Hanno un Ministro dell’Interno, un Ministro della Salute, avevano quello alle infrastrutture  e qualche sottosegretario, fra cui il leader pugliese Massimo Cassano, nel dicastero del Lavoro. In Puglia dovrebbero essere loro a guidare la coalizione di Centro destra alle regionali, fieri di un simbolo e di un partito che è riuscito da un lato a mandare Berlusconi a casa e dall’altro a sostenere un governo di “centrosinistra”, guidato da Matteo Renzi.

Dovevano essere lieti d’esserci, con un simbolo riconoscibile e un nome chiaro: loro il Nuovo centro destra italiano, che aveva interrotto la sequela del monopolio berlusconiano sulla rappresentanza dei “moderati” italiani. Specie in questo momento di chiarissima difficoltà di Forza Italia, con Raffaele Fitto che da tempo sta meditando più che una scissione, la creazione di una sua via alla leadership del partito fondato da Silvio Berlusconi.

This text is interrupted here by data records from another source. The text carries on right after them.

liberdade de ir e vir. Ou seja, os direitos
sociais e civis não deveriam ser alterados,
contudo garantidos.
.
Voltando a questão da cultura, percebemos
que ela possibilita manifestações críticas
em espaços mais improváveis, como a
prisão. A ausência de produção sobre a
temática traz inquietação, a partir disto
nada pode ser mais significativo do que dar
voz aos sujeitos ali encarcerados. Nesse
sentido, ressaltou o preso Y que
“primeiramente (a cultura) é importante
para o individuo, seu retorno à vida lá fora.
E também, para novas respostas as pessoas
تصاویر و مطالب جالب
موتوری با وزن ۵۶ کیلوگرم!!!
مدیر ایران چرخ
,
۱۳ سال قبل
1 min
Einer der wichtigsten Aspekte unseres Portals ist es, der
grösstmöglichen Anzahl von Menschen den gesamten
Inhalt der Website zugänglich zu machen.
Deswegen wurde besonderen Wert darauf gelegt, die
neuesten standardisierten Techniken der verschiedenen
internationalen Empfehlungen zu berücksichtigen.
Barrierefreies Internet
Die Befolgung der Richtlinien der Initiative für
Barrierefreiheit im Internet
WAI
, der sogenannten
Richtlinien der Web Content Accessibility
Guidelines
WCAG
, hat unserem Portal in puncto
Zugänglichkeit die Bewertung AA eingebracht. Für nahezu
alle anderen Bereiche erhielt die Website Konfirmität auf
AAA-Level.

E invece? Nulla di tutto ciò. Cassano e soci si accodano a Francesco Schittulli, o meglio, entrano direttamente nella lista di Schittulli, sentendosi così più “tutelati”. Perchè quello che conta è farsi eleggere, essere presenti in consiglio, con che programmi, con quali priorità,  non fa nulla, non è importante.

Queste regionali stanno segnando la fine della politica, che qualcuno chiama vecchia senza però dirci quale sia la nuova. La nuova potrebbe essere quella della democrazia senza popolo o del popolo senza rappresentanza. Perchè Massimo Cassano non può davvero credere che i diciottomila che l’hanno votato alle scorse regionali l’abbiano fatto solo per il suoi begli occhi o la sua straordinaria intelligenza. I suoi voti venivano soprattutto dall’essere appartenuto in origine allo Scudo Crociato, alla Democrazia Cristiana di cui suo suocero, Giuseppe Degennaro, è stato grande esponente per decenni.

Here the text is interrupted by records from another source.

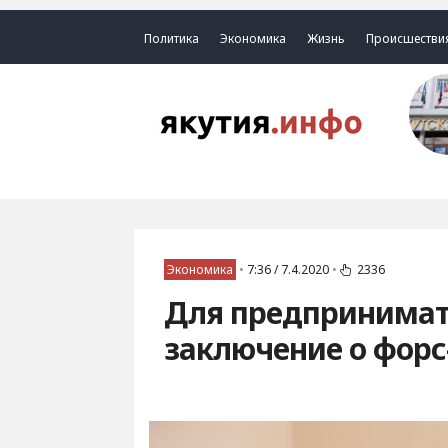
Политика
Экономика
Жизнь
Происшестви
Экономика
•
7:36 / 7.4.2020
•
2336
Для предпринимат
заключение о форс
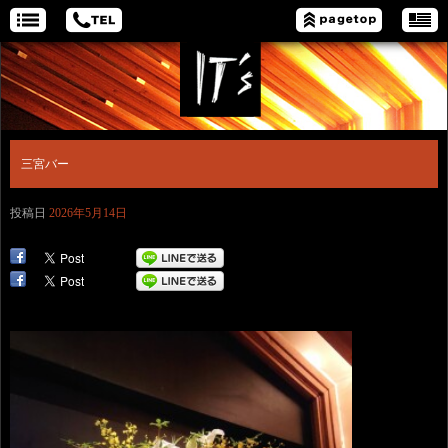
三宮バー
投稿日
2026年5月14日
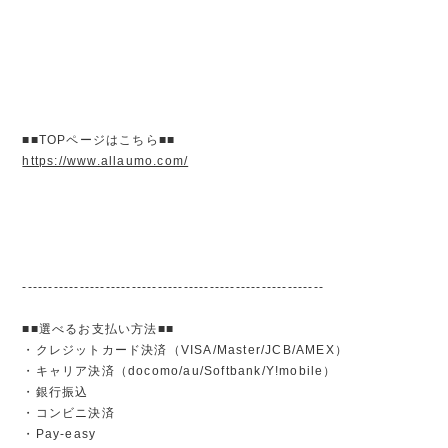
■■TOPページはこちら■■
https://www.allaumo.com/
----------------------------------------------------------
■■選べるお支払い方法■■
・クレジットカード決済（VISA/Master/JCB/AMEX）
・キャリア決済（docomo/au/Softbank/Y!mobile）
・銀行振込
・コンビニ決済
・Pay-easy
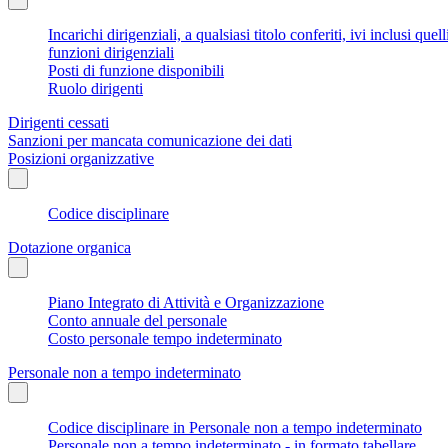
Incarichi dirigenziali, a qualsiasi titolo conferiti, ivi inclusi q
funzioni dirigenziali
Posti di funzione disponibili
Ruolo dirigenti
Dirigenti cessati
Sanzioni per mancata comunicazione dei dati
Posizioni organizzative
Codice disciplinare
Dotazione organica
Piano Integrato di Attività e Organizzazione
Conto annuale del personale
Costo personale tempo indeterminato
Personale non a tempo indeterminato
Codice disciplinare in Personale non a tempo indeterminato
Personale non a tempo indeterminato - in formato tabellare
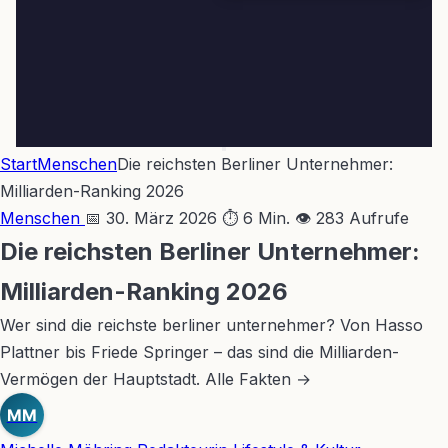
Start
Menschen
Die reichsten Berliner Unternehmer:
Milliarden-Ranking 2026
Menschen
📅 30. März 2026
⏱ 6 Min.
👁 283 Aufrufe
Die reichsten Berliner Unternehmer:
Milliarden-Ranking 2026
Wer sind die reichste berliner unternehmer? Von Hasso
Plattner bis Friede Springer – das sind die Milliarden-
Vermögen der Hauptstadt. Alle Fakten →
MM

Era un simbolo a farlo “grande” (oltre che il  matrimonio con la figlia di Giuseppe Degennaro). Era un partito a creargli l’elettorato. Ma oggi i partiti “non  esistono più”, neppure quelli che si autodefiniscono tali. Se ci fosse bisogno di una controprova di quanto sia davvero in crisi il concetto stesso di democrazia, in Puglia e non solo, qui ne abbiamo l’ulteriore conferma. E’ un leaderismo senza deleghe autentiche, una politica ridotta a pura prassi per esercitare un potere. Una patologia di cui il “centrosinistra” pugliese non è affatto immune e che rischia di generare un fenomeno astensionistico di massa: le regionali, si sa, sono le elezioni in cui il “voto di scambio” paga di meno.